Gen 5,12 Kenan war siebzig Jahre alt, da zeugte er Mahalalel.
Gen 5,13 Nach der Geburt Mahalalels lebte Kenan noch achthundertvierzig Jahre und zeugte Söhne und Töchter.
Gen 5,14 Die gesamte Lebenszeit Kenans betrug neunhundertzehn Jahre, dann starb er.
Gen 5,15 Mahalalel war fünfundsechzig Jahre alt, da zeugte er Jered.
Gen 5,16 Nach der Geburt Jereds lebte Mahalalel noch achthundertdreißig Jahre und zeugte Söhne und Töchter.
Gen 5,17 Die gesamte Lebenszeit Mahalalels betrug achthundertfünfundneunzig Jahre, dann starb er.
Gen 5,18 Jered war hundertzweiundsechzig Jahre alt, da zeugte er Henoch.
Gen 5,19 Nach der Geburt Henochs lebte Jered noch achthundert Jahre und zeugte Söhne und Töchter.
Gen 5,20 Die gesamte Lebenszeit Jereds betrug neunhundertzweiundsechzig Jahre, dann starb er.
Gen 5,21 Henoch war fünfundsechzig Jahre alt, da zeugte er Metuschelach.
Gen 5,22 Nach der Geburt Metuschelachs ging Henoch seinen Weg mit Gott noch dreihundert Jahre lang und zeugte Söhne und Töchter.
Gen 5,23 Die gesamte Lebenszeit Henochs betrug dreihundertfünfundsechzig Jahre.
Gen 5,24 Henoch war seinen Weg mit Gott gegangen, dann war er nicht mehr da; denn Gott hatte ihn aufgenommen.
Gen 5,25 Metuschelach war hundertsiebenundachtzig Jahre alt, da zeugte er Lamech.
Gen 5,26 Nach der Geburt Lamechs lebte Metuschelach noch siebenhundertzweiundachtzig Jahre und zeugte Söhne und Töchter.
Gen 5,27 Die gesamte Lebenszeit Metuschelachs betrug neunhundertneunundsechzig Jahre, dann starb er.
Gen 5,28 Lamech war hundertzweiundachtzig Jahre alt, da zeugte er einen Sohn
Gen 5,29 und nannte ihn Noach (Ruhe).
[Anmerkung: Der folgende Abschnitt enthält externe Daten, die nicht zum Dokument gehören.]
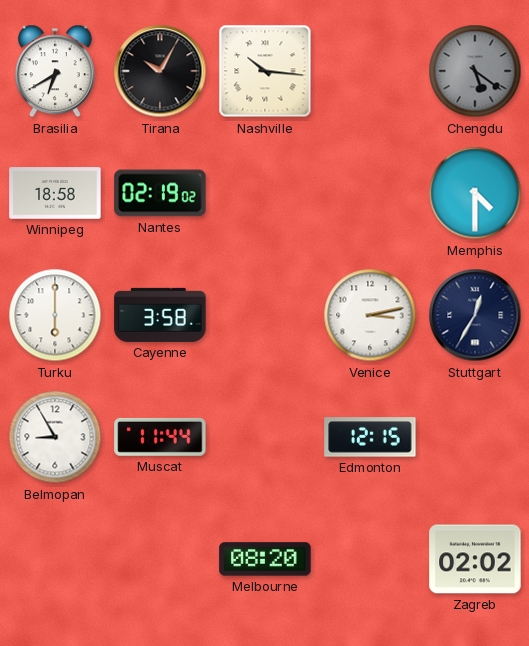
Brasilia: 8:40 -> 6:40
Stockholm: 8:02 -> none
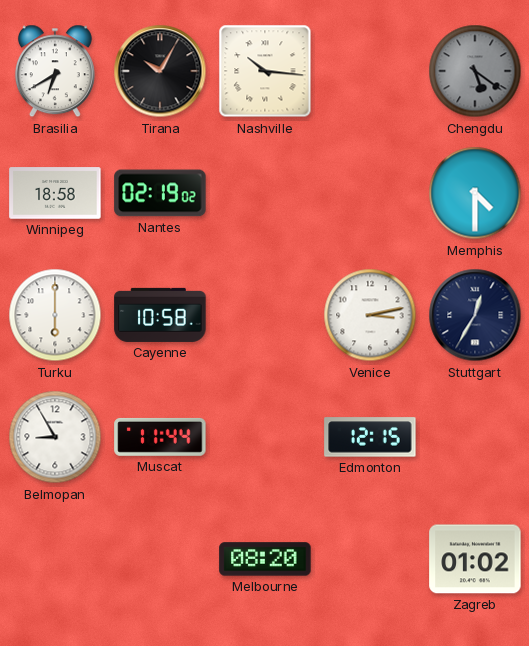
Cayenne: 3:58 -> 10:58
Zagreb: 02:02 -> 01:02
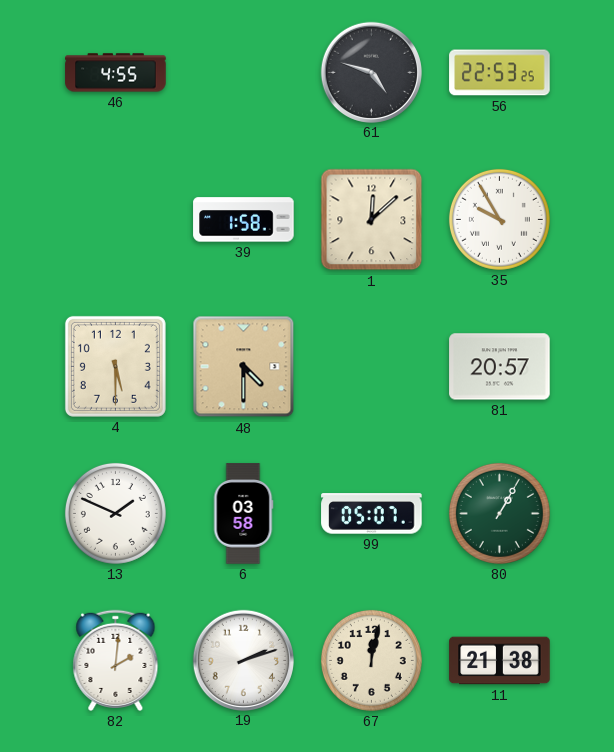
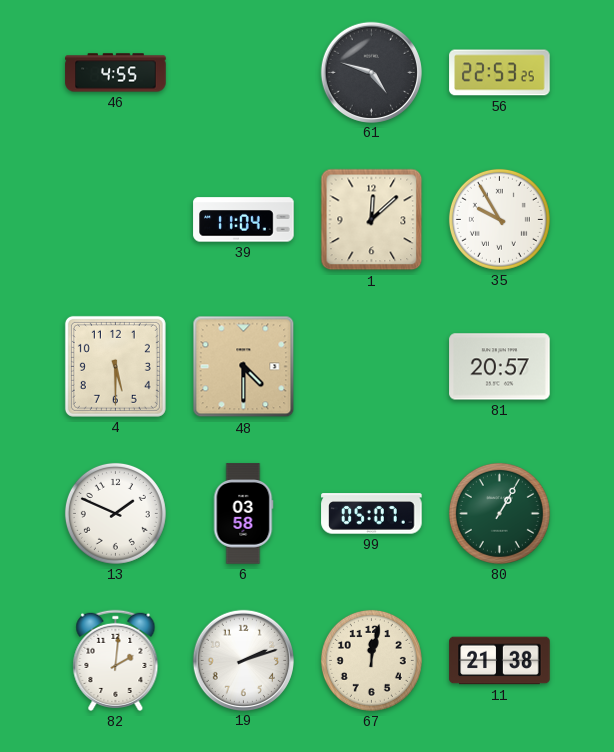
39: 1:58 -> 11:04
Dabei sagte er: Er wird uns aufatmen lassen von unserer Arbeit und von der Mühe unserer Hände um den Ackerboden, den der Herr verflucht hat.
Gen 5,30 Nach der Geburt Noachs lebte Lamech noch fünfhundertfünfundneunzig Jahre und zeugte Söhne und Töchter.
Gen 5,31 Die gesamte Lebenszeit Lamechs betrug siebenhundertsiebenundsiebzig Jahre, dann starb er.
Gen 5,32 Noach zeugte im Alter von fünfhundert Jahren Sem, Ham und Jafet.